Pourquoi ne sait on pas faire ? Principalement car prédire comment plusieurs centaines de « perles» vont se replier, cela demande une puissance de calcul incroyable, à l'instar des calculs de prévisions météorologiques. Pour l'anecdote, Sony, dans un grand élan de philantropie, a beaucoup dépensé en com' pour annoncer que son parc mondial de nouvelles consoles de jeu PS3 pourrait servir de gros ordinateur virtuel décentralisé, et s'est justement associé à des labos qui étudient le repliement des protéines et cherchent de la puissance de calcul, pour lancer le programme folding@home : hey toi, le jeune, oui toi, lâche ta manette, et mets ta console à contribution pour la recherche en biochimie ! Joie dans les chaumière... et chez Sony qui peut ainsi faire passer subliminalement le message suivant : nos consoles sont des monstres de puissance.

Voilà où l'on en était quand patatras, l'équipe de B.Volkman découvre qu'une seule et même protéine, la lymphotactine, peut alterner entre deux formes très différentes, très rapidement, et jouer deux rôles différents et complémentaires. Une même séquence, deux fonctions, voilà qui ouvre des perspectives incroyables aux biologistes. Attention, c'est la minute métaphorique : il croyaient avoir, en chaque protéine, un tournevis, mais celui ci se révèle être ... un couteau suisse !

Une généralisation de ce principe de protéines multiformes et donc multifonctions serait un bouleversement total. On en a eu les prémices avec les thèses de Prusiner ( Prix Nobel en 1997) sur la protéine du prion ( remember la vache folle...) qui aurait elle aussi deux formes pour une même séquence (c'est débattu). Je me souviens aussi d'un prof qui, après nous avoir enseigné la difficulté à établir la structure 3D d'une protéine (plusieurs mois au bas mot), nous expliqua au détour d'une phrase, benoitement, qu'une certaine protéine (oublié laquelle) bouvait basculer d'une forme à l'autre quand l'acidité du milieu changeait : bigre !

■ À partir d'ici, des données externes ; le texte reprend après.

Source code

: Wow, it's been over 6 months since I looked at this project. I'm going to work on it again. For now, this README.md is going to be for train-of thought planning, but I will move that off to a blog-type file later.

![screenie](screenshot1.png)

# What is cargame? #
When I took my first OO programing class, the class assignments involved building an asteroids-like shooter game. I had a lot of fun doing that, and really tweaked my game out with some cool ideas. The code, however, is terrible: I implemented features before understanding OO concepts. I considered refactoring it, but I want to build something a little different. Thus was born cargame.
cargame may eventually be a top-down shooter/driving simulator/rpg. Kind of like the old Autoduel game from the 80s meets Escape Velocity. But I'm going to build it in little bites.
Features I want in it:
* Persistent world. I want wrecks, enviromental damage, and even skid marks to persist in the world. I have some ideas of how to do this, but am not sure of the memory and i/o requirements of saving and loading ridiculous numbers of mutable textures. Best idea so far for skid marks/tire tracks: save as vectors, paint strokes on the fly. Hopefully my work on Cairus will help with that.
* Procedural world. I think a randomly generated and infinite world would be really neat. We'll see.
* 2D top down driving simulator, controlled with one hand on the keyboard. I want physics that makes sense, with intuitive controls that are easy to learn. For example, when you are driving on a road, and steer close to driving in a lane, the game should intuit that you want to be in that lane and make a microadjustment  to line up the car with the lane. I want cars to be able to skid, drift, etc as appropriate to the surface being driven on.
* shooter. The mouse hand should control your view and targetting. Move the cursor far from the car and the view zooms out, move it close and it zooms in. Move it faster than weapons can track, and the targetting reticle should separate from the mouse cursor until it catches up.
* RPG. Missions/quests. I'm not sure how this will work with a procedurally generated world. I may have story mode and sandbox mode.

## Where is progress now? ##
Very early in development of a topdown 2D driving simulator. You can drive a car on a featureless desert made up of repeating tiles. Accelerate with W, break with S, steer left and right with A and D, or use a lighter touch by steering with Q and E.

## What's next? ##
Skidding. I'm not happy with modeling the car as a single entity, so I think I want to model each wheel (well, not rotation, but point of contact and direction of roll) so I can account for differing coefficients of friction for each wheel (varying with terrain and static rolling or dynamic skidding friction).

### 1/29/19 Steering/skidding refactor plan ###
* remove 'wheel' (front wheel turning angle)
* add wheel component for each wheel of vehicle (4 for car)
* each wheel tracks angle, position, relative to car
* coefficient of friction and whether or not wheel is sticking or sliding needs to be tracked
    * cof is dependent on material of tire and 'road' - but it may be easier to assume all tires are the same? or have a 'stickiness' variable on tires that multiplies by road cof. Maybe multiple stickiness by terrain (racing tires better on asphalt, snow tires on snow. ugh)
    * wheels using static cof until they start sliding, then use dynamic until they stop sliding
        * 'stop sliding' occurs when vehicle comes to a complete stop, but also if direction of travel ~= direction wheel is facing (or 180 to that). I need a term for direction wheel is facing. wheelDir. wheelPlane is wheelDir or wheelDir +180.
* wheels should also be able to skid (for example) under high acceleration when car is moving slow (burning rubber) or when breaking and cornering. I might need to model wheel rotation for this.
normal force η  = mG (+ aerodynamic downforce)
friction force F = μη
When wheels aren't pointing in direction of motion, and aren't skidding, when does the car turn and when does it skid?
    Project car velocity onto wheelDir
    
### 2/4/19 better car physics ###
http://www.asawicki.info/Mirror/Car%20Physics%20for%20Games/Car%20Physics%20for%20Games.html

Doit-on pour autant considérer que le principe « une séquence protéique = une structure 3D » est par terre ? Prudence ! Déjà, en biologie, nous avons un problème constant : quand on trouve une exemple qui ne suit pas la règle établie, est-ce juste une exception qui la « confirme », ou est-ce un contre-exemple qui la démolit ? Pas de réponse définitive ici : généralement, on a tendance à attendre que lesdits exemples se multiplient pour aller vers une remise en cause de la loi, ce qui est épistémologiqment plutôt bancal. Mais à supposer que l'équipe de Volkman ait levé un lièvre, ce sont de gros changements qui s'annoncent.

L'industrie pharmaceutique est tout entière occupée à trouver des molécules qui ont la « bonne » structure 3D pour réaliser la fonction attendue. Allez maintenant leur dire que ceci est beaucoup plus fluctuant que prévu, de sérieuses sueurs froides s'annoncent...Mais ne pleurons pas sur leur sort, et rejouissons nous du nouveau champ de recherche que cette démultiplication implique pour la biologie fondamentale ! Sans oublier les possesseurs de PS3 qui pourraient enfin arrêter de faire tourner ce maudit folding@home et pas forcément mettre leur console à la benne. On peut aussi jouer avec...

Ce blog est personnel, la rédaction n’est pas à l’origine de ses contenus.